SI: Thomas Keller is known to be a bit of a perfectionist. Did that come through when you cooked at Bouchon?

CT: Oh yeah. [laughs]

SI: How so?

CT: Just him walking in the room, people stand more straight. I think it's awesome to have that kind of presence. It's not about conforming to his style, but it's a respect thing which I think is amazing. And that's the kind of thing I'm more in awe of when someone comes in. Where they can change a whole dynamic just by walking into a room. Not even by looking at anyone. You know that they have high expectations, but it's also leading by example, which is pretty important. I've carried it over to these dinners, and it's not just a Thomas Keller thing. My life has taught me to lead by example, and I've been doing this stuff alone for a long time.

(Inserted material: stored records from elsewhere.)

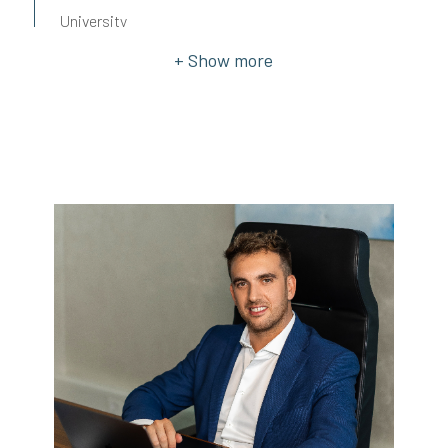
University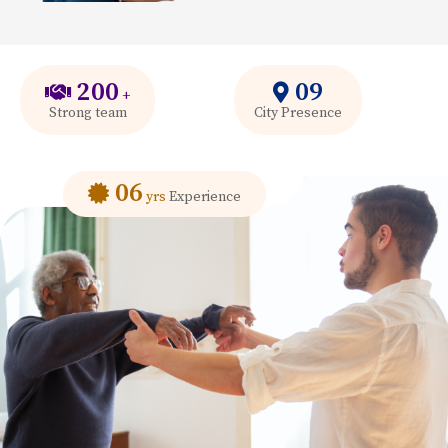
200
09
+
Strong team
City Presence
06
yrs
Experience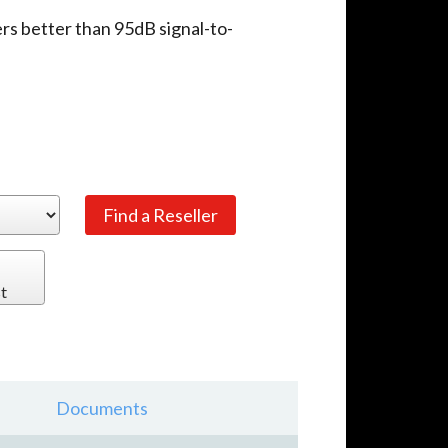
ers better than 95dB signal-to-
t
Documents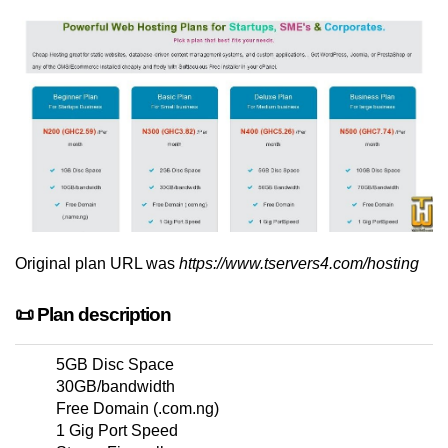
Original plan URL was
https://www.tservers4.com/hosting
📜 Plan description
5GB Disc Space
30GB/bandwidth
Free Domain (.com.ng)
1 Gig Port Speed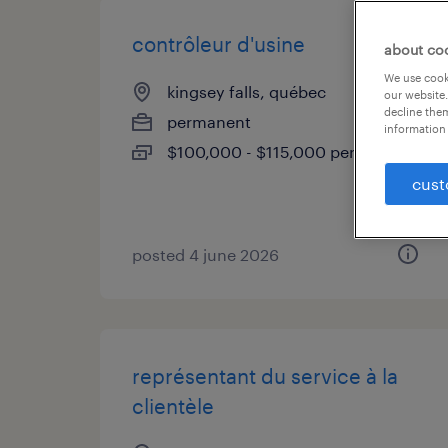
contrôleur d'usine
about co
We use cooki
kingsey falls, québec
our website.
decline them
permanent
information 
$100,000 - $115,000 per year
cust
posted 4 june 2026
représentant du service à la
clientèle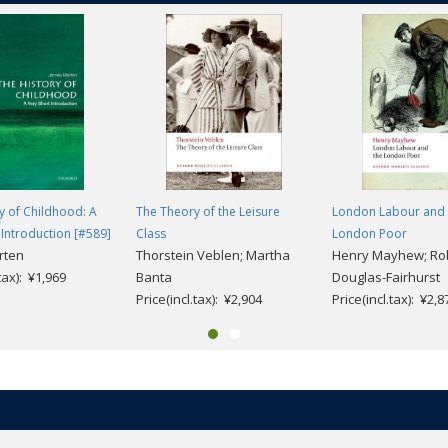
y of Childhood: A
The Theory of the Leisure
London Labour and 
 Introduction [#589]
Class
London Poor
rten
Thorstein Veblen; Martha
Henry Mayhew; Ro
.tax): ¥1,969
Banta
Douglas-Fairhurst
Price(incl.tax): ¥2,904
Price(incl.tax): ¥2,8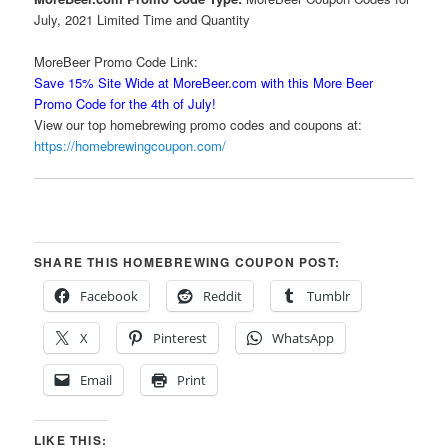
July, 2021 Limited Time and Quantity
MoreBeer Promo Code Link:
Save 15% Site Wide at MoreBeer.com with this More Beer
Promo Code for the 4th of July!
View our top homebrewing promo codes and coupons at:
https://homebrewingcoupon.com/
SHARE THIS HOMEBREWING COUPON POST:
Facebook
Reddit
Tumblr
X
Pinterest
WhatsApp
Email
Print
LIKE THIS: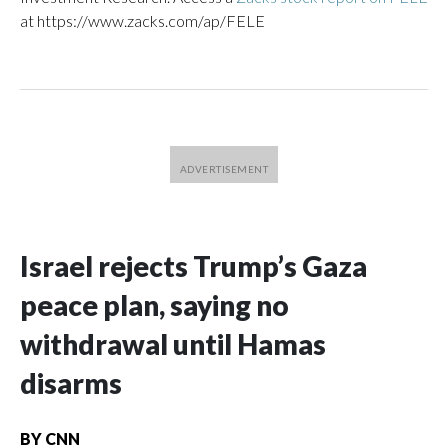
at https://www.zacks.com/ap/FELE
Israel rejects Trump’s Gaza
peace plan, saying no
withdrawal until Hamas
disarms
BY
CNN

I've had to, as a survival instinct for me growing up, in a certain way. I've learned to do things on my own. Once I say I'm gonna do something, I'm gonna do it. Even if it means not sleeping for thirty-six hours.

SI: So why did you leave Bouchon?

CT: Well, I had no money. I went to cooking school, and the thing is, you have to pay a shit-ton of money for that. Would I do it again? Not necessarily. But I wanted to prove to myself that I could go do it, and be disciplined enough to do it a hundred and ten percent, and pull as much out of it as possible. I mean, the way that I cook now is nowhere even near what I learned in cooking school. But what I'm trying to do is strip down everything. The butternut squash puree that you had. It's butternut squash, water, a little bit of butter, salt, maple syrup. Nothing more. But the way that I was taught to classically make it, was to use chicken stock, mirepoix, cream, butternut squash, all that stuff. If you notice, I'll put three flavors together. It's that char, with the rye fritter, with the squash puree, and that's it. It's not squash puree with forty flavors, and the rye which has rye and caramelized raisin, and the char. You know what I mean? As I keep going I try to strip down more and more. I try to take everything out. I guess my cooking is more of a study in psychology, and irony, and the essence of what something is. It's all these things smashed together.

But sometimes with a sense of humor. I want to get surgical trays, and serve raw meat on them, and have people eat it with surgical tweezers. And there's a dish called “primal,” which is bone marrow, sweet breads, and broken bones on the plate. They're like smashed bones, obviously not edible. I'm actually not a fan of inedible garnishes, but with this one I was trying to make a statement. When you go to a table and you set that dish down, you can tell a lot about people. Some people dive into it. They still have that primal instinct. But some people don't even want to touch it. So you can see what kind of person they really are.

SI: So your plate is essentially a Rorschach test?

CT: Basically. I did a dinner, it was in San Diego like five years ago when I started these. It was like the third or fourth dinner that I was doing, and I was doing it for this supper club. It was a dining group, and they were all dressed up. But none of them were really talking to each other. So the next time I did the dinner — I made another dinner for them — I made this really crunchy dish, where I knew it would make everybody uncomfortable. Because everybody was so quiet. So they're all sitting there covering their mouths, looking at each other, and just crunching. And I went in, and I started laughing, and I said, “the only reason I made this dish is because you guys don't talk.” And it totally broke the ice. They didn't even realize, and then after that, you couldn't stop them from talking.

It's making observations like that which I like doing. I'll dip into my artistic style, which is kind of a psychology point. Sometimes I'll start a dinner off with a course that's gonna punch you in the face. But then the next one will go down, and then it will build up a little bit, then go down, and then boom! I think of it more as a heart monitor. If your heart monitor goes up and down, then you're alive. If you have a flat one you're fucking dead. And that's mainly how I think of food. It's very much like a heart monitor, where you have the ups and downs. If you have that slow, flat, thing, then you're dead. Which means your food's dead. Which means it's not exciting.